Türk milliyetçiliği,Türklük, Türkçülük, milliyetçilik, faşistlik, ırkçılık miadını doldurdu bu sözlerin bu ülkeye bu ülkenin halklarına, uluslararası arenada da hiçbir şey kazandırmaz, aksine ötekileştirir. Sonunda da modern dünyadan soyutlar.
Futbolu esas amacından saptırarak eğlence olmaktan çıkarıp, birtakım sembollerle sahada boy göstermeye kalkarsan, yavru kurt olarak anca kendi çöplüğünde öter, boşa gaza gelir en fazla küçük çapta alkışlanırsınız.
Avrupa sahnesinde ise iki maç ceza alır, maçı televizyondan patlamış mısır yiyerek izlersin.
Bütün bu saçmalıklara itiraz edenleri ise; "YARINA bırakır ama kimsenin YANINA bırakmayız" tehditleri ile korkutmaktan vazgeçerseniz ancak öyle kazanırsınız.
Bozkurt’lar ve milliyetçi muhafazakarlar için kısa bir not;
-Adalet endeksinde 113 ülke arasında 101’inci sıradayız.
-Yolsuzluk endeksinde dünya sıralamasında 118’inciyiz.
-Yüksek enflasyonda Türkiye tüm ülkeler arasında beşinci sırada.
-Açız, yoksuluz, mutsuzuz, umutsuz ve karamsarız, sebebi ise; milliyetçi muhafazakarlar ve bozkurt işaretiyle gurur duyanlardır.
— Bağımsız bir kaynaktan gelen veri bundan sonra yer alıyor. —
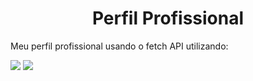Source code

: <h1 align='center'> Perfil Profissional </h1>
<p align="justify">Meu perfil profissional usando o fetch API utilizando:</p>
<img src="https://img.shields.io/static/v1?label=%20&message=JavaScript&color=yellow&labelColor=575757&style=flat&logo=javascript" /> <img src="https://img.shields.io/static/v1?label=%20&message=JavaScript&color=yellow&labelColor=575757&style=flat&logo=react" />
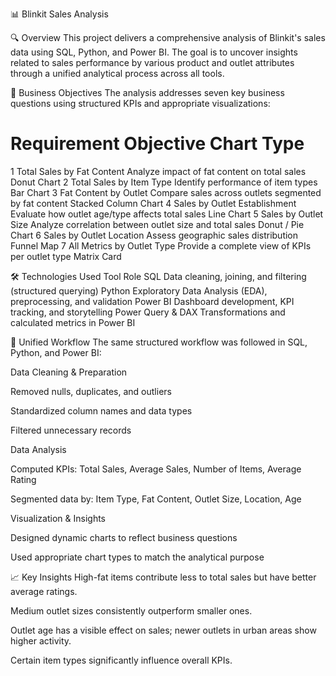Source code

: 📊 Blinkit Sales Analysis 


🔍 Overview
This project delivers a comprehensive analysis of Blinkit's sales data using SQL, Python, and Power BI. The goal is to uncover insights related to sales performance by various product and outlet attributes through a unified analytical process across all tools.


🎯 Business Objectives
The analysis addresses seven key business questions using structured KPIs and appropriate visualizations:


#	Requirement	Objective	Chart Type
1	Total Sales by Fat Content	Analyze impact of fat content on total sales	Donut Chart
2	Total Sales by Item Type	Identify performance of item types	Bar Chart
3	Fat Content by Outlet	Compare sales across outlets segmented by fat content	Stacked Column Chart
4	Sales by Outlet Establishment	Evaluate how outlet age/type affects total sales	Line Chart
5	Sales by Outlet Size	Analyze correlation between outlet size and total sales	Donut / Pie Chart
6	Sales by Outlet Location	Assess geographic sales distribution	Funnel Map
7	All Metrics by Outlet Type	Provide a complete view of KPIs per outlet type	Matrix Card


🛠️ Technologies Used
Tool	Role
SQL	Data cleaning, joining, and filtering (structured querying)
Python	Exploratory Data Analysis (EDA), preprocessing, and validation
Power BI	Dashboard development, KPI tracking, and storytelling
Power Query & DAX	Transformations and calculated metrics in Power BI

🔄 Unified Workflow
The same structured workflow was followed in SQL, Python, and Power BI:

Data Cleaning & Preparation

Removed nulls, duplicates, and outliers

Standardized column names and data types

Filtered unnecessary records

Data Analysis

Computed KPIs: Total Sales, Average Sales, Number of Items, Average Rating

Segmented data by: Item Type, Fat Content, Outlet Size, Location, Age

Visualization & Insights

Designed dynamic charts to reflect business questions

Used appropriate chart types to match the analytical purpose


📈 Key Insights
High-fat items contribute less to total sales but have better average ratings.

Medium outlet sizes consistently outperform smaller ones.

Outlet age has a visible effect on sales; newer outlets in urban areas show higher activity.

Certain item types significantly influence overall KPIs.

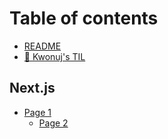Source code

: # Table of contents

* [README](README.md)
* [👋 Kwonuj's TIL](kwonujs-til.md)

## Next.js

* [Page 1](next.js/page-1/README.md)
  * [Page 2](next.js/page-1/page-2.md)
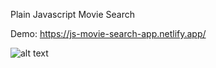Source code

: Plain Javascript Movie Search

Demo: https://js-movie-search-app.netlify.app/

![alt text](https://imgur.com/a/vdbUhKn)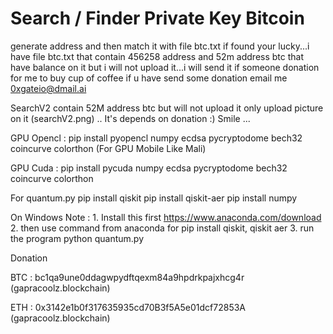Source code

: # Search / Finder Private Key Bitcoin

generate address and then match it with file btc.txt if found your lucky...i have file btc.txt that contain 456258 address and 52m address btc that have balance on it but i will not upload it...i will send it if someone donation for me to buy cup of coffee
if u have send some donation email me 0xgateio@dmail.ai

SearchV2 contain 52M address btc but will not upload it only upload picture on it (searchV2.png) .. It's depends on donation :) Smile ... 


GPU Opencl : pip install pyopencl numpy ecdsa pycryptodome bech32 coincurve colorthon  (For GPU Mobile Like Mali)

GPU Cuda : pip install pycuda numpy ecdsa pycryptodome bech32 coincurve colorthon


For quantum.py
pip install qiskit
pip install qiskit-aer
pip install numpy

On Windows
Note : 1. Install this first https://www.anaconda.com/download
       2. then use command from anaconda for pip install qiskit, qiskit aer
       3. run the program python quantum.py

Donation

BTC : bc1qa9une0ddagwpydftqexm84a9hpdrkpajxhcg4r (gapracoolz.blockchain)

ETH : 0x3142e1b0f317635935cd70B3f5A5e01dcf72853A (gapracoolz.blockchain)

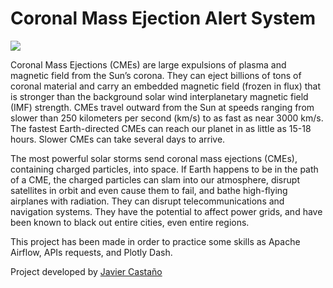 # Coronal Mass Ejection Alert System

![](cmeas.gif)

Coronal Mass Ejections (CMEs) are large expulsions of plasma and magnetic field from the Sun’s corona. They can eject billions of tons of coronal material and carry an embedded magnetic field (frozen in flux) that is stronger than the background solar wind interplanetary magnetic field (IMF) strength. CMEs travel outward from the Sun at speeds ranging from slower than 250 kilometers per second (km/s) to as fast as near 3000 km/s. The fastest Earth-directed CMEs can reach our planet in as little as 15-18 hours. Slower CMEs can take several days to arrive.

The most powerful solar storms send coronal mass ejections (CMEs), containing charged particles, into space. If Earth happens to be in the path of a CME, the charged particles can slam into our atmosphere, disrupt satellites in orbit and even cause them to fail, and bathe high-flying airplanes with radiation. They can disrupt telecommunications and navigation systems. They have the potential to affect power grids, and have been known to black out entire cities, even entire regions.

This project has been made in order to practice some skills as Apache Airflow, APIs requests, and Plotly Dash.

Project developed by [Javier Castaño](https://www.linkedin.com/in/javier-casta%C3%B1o-candela-b89039208/)
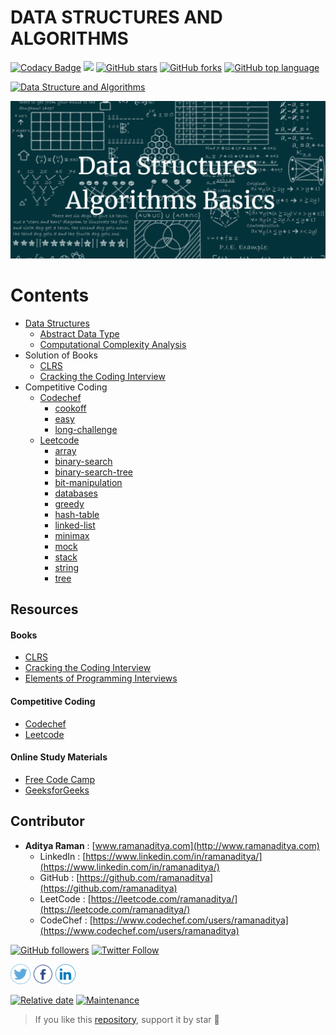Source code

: # DATA STRUCTURES AND ALGORITHMS

[![Codacy Badge](https://api.codacy.com/project/badge/Grade/9baa877d849545429d6888b83100799f)](https://www.codacy.com?utm_source=github.com&amp;utm_medium=referral&amp;utm_content=ramanaditya/data-structure-and-algorithms&amp;utm_campaign=Badge_Grade)
![](https://img.shields.io/badge/code%20style-black-000000.svg)
[![GitHub stars](https://img.shields.io/github/stars/ramanaditya/data-structure-and-algorithms.svg?logo=github)](https://github.com/ramanaditya/data-structure-and-algorithms/stargazers) 
[![GitHub forks](https://img.shields.io/github/forks/ramanaditya/data-structure-and-algorithms.svg?logo=github&color=teal)](https://github.com/ramanaditya/data-structure-and-algorithms/network) 
[![GitHub top language](https://img.shields.io/github/languages/top/ramanaditya/data-structure-and-algorithms?color=yellow&logo=python)](https://github.com/ramanaditya/data-structure-and-algorithms) 

[![Data Structure and Algorithms](https://img.shields.io/badge/data-structure-and-algorithms.svg?colorA=teal&colorB=orange&style=for-the-badge)](https://github.com/ramanaditya/data-structure-and-algorithms/) 


![](images/dsa.png)
# Contents

- [Data Structures](https://github.com/ramanaditya/data-structure-and-algorithms/tree/master/Data-Structures)
    - [Abstract Data Type](https://github.com/ramanaditya/data-structure-and-algorithms/tree/master/Data-Structures#abstract-data-type)
    - [Computational Complexity Analysis](https://github.com/ramanaditya/data-structure-and-algorithms/tree/master/Data-Structures#computational-complexity-analysis)
- Solution of Books
    - [CLRS](https://github.com/ramanaditya/data-structure-and-algorithms/tree/master/CLRS)
    - [Cracking the Coding Interview](https://github.com/ramanaditya/data-structure-and-algorithms/tree/master/cracking-the-coding-interview)
- Competitive Coding
    - [Codechef](https://github.com/ramanaditya/data-structure-and-algorithms#abstract-data-type)
        - [cookoff](https://github.com/ramanaditya/data-structure-and-algorithms/tree/master/codechef#cook-off-2)
        - [easy](https://github.com/ramanaditya/data-structure-and-algorithms/tree/master/codechef#long-challenge)
        - [long-challenge](https://github.com/ramanaditya/data-structure-and-algorithms/tree/master/codechef#long-challenge)
    - [Leetcode](https://github.com/ramanaditya/data-structure-and-algorithms/tree/master/leetcode)
        - [array](https://github.com/ramanaditya/data-structure-and-algorithms/tree/master/leetcode#array)
        - [binary-search](https://github.com/ramanaditya/data-structure-and-algorithms/tree/master/leetcode#binary-search)
        - [binary-search-tree](https://github.com/ramanaditya/data-structure-and-algorithms/tree/master/leetcode#binary-search-tree)
        - [bit-manipulation](https://github.com/ramanaditya/data-structure-and-algorithms/tree/master/leetcode#bit-manipulation)
        - [databases](https://github.com/ramanaditya/data-structure-and-algorithms/tree/master/leetcode#databases)
        - [greedy](https://github.com/ramanaditya/data-structure-and-algorithms/tree/master/leetcode#greedy)
        - [hash-table](https://github.com/ramanaditya/data-structure-and-algorithms/tree/master/leetcode#hash-table)
        - [linked-list](https://github.com/ramanaditya/data-structure-and-algorithms/tree/master/leetcode#linked-list)
        - [minimax](https://github.com/ramanaditya/data-structure-and-algorithms/tree/master/leetcode#minimax)
        - [mock](https://github.com/ramanaditya/data-structure-and-algorithms/tree/master/leetcode#mock)
        - [stack](https://github.com/ramanaditya/data-structure-and-algorithms/tree/master/leetcode#stack)
        - [string](https://github.com/ramanaditya/data-structure-and-algorithms/tree/master/leetcode#string)
        - [tree](https://github.com/ramanaditya/data-structure-and-algorithms/tree/master/leetcode#tree)

## Resources

#### Books
- [CLRS](https://mitpress.mit.edu/books/introduction-algorithms-third-edition)
- [Cracking the Coding Interview](http://www.crackingthecodinginterview.com/)
- [Elements of Programming Interviews](https://elementsofprogramminginterviews.com/)

#### Competitive Coding
- [Codechef](https://www.codechef.com/)
- [Leetcode](https://leetcode.com/)

#### Online Study Materials
- [Free Code Camp](https://www.freecodecamp.org/)
- [GeeksforGeeks](https://www.geeksforgeeks.org/)

## Contributor
- **Aditya Raman** : [www.ramanaditya.com](http://www.ramanaditya.com)
    - LinkedIn : [https://www.linkedin.com/in/ramanaditya/](https://www.linkedin.com/in/ramanaditya/)
    - GitHub : [https://github.com/ramanaditya](https://github.com/ramanaditya)
    - LeetCode : [https://leetcode.com/ramanaditya/](https://leetcode.com/ramanaditya/)
    - CodeChef : [https://www.codechef.com/users/ramanaditya](https://www.codechef.com/users/ramanaditya)

[![GitHub followers](https://img.shields.io/github/followers/ramanaditya.svg?label=Follow%20@ramanaditya&style=social)](https://github.com/ramanaditya/)
[![Twitter Follow](https://img.shields.io/twitter/follow/_adityaraman?style=social)](https://twitter.com/_adityaraman) 


<a href="https://twitter.com/_adityaraman"><img src="images/twitter.png" width="32px" height="32px"></a> 
<a href="https://www.facebook.com/adityaraman6"><img src="images/facebook.png" width="32px" height="32px"></a> 
<a href="https://www.linkedin.com/in/ramanaditya/"><img src="images/linkedin.png" width="32px" height="32px"></a>


[![Relative date](https://img.shields.io/date/1542370176?color=important&label=started&logo=github)](https://github.com/ramanaditya/) [![Maintenance](https://img.shields.io/maintenance/yes/2020?color=green&logo=github)](https://github.com/ramanaditya/)

> If you like this [repository](https://github.com/ramanaditya/data-structure-and-algorithms), support it by star :star2:
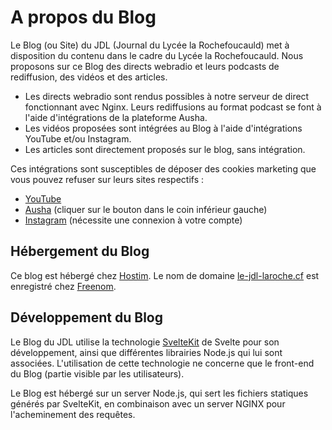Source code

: # A propos du Blog

Le Blog (ou Site) du JDL (Journal du Lycée la Rochefoucauld) met à disposition du contenu dans le cadre du Lycée la Rochefoucauld.
Nous proposons sur ce Blog des directs webradio et leurs podcasts de rediffusion, des vidéos et des articles.


- Les directs webradio sont rendus possibles à notre serveur de direct fonctionnant avec Nginx.
Leurs rediffusions au format podcast se font à l'aide d'intégrations de la plateforme Ausha.
- Les vidéos proposées sont intégrées au Blog à l'aide d'intégrations YouTube et/ou Instagram.
- Les articles sont directement proposés sur le blog, sans intégration.

Ces intégrations sont susceptibles de déposer des cookies marketing que vous pouvez refuser sur leurs sites respectifs :

- [YouTube](https://consent.youtube.com/d?continue=https://www.youtube.com/%3Fcbrd%3D1&gl=FR&m=0&pc=yt&hl=fr&src=2)
- [Ausha](https://www.ausha.co/fr/) (cliquer sur le bouton dans le coin inférieur gauche)
- [Instagram](https://www.instagram.com/accounts/cookie_settings/) (nécessite une connexion à votre compte)

## Hébergement du Blog

Ce blog est hébergé chez [Hostim](https://hostim.fr).
Le nom de domaine [le-jdl-laroche.cf](/) est enregistré chez [Freenom](https://freenom.com).

## Développement du Blog

Le Blog du JDL utilise la technologie [SvelteKit](https://kit.svelte.dev) de Svelte pour son développement, ainsi que différentes librairies Node.js qui lui sont associées. L'utilisation de cette technologie ne concerne que le front-end du Blog (partie visible par les utilisateurs).

Le Blog est hébergé sur un server Node.js, qui sert les fichiers statiques générés par SvelteKit, en combinaison avec un server NGINX pour l'acheminement des requêtes.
Ülkenin içinde bulunduğu ekonomik dar boğazı, asgari ücretle geçinmek zorunda bırakılan milyonları, emeklileri, milyonlarca insanı ekmek kuyruğunda saatlerce bekleten zihniyeti eleştirmek yerine; bozkurt işaretiyle milliyetçilik taslamak bu ülkeye hizmet değil hele milliyetçilik hiç değildir.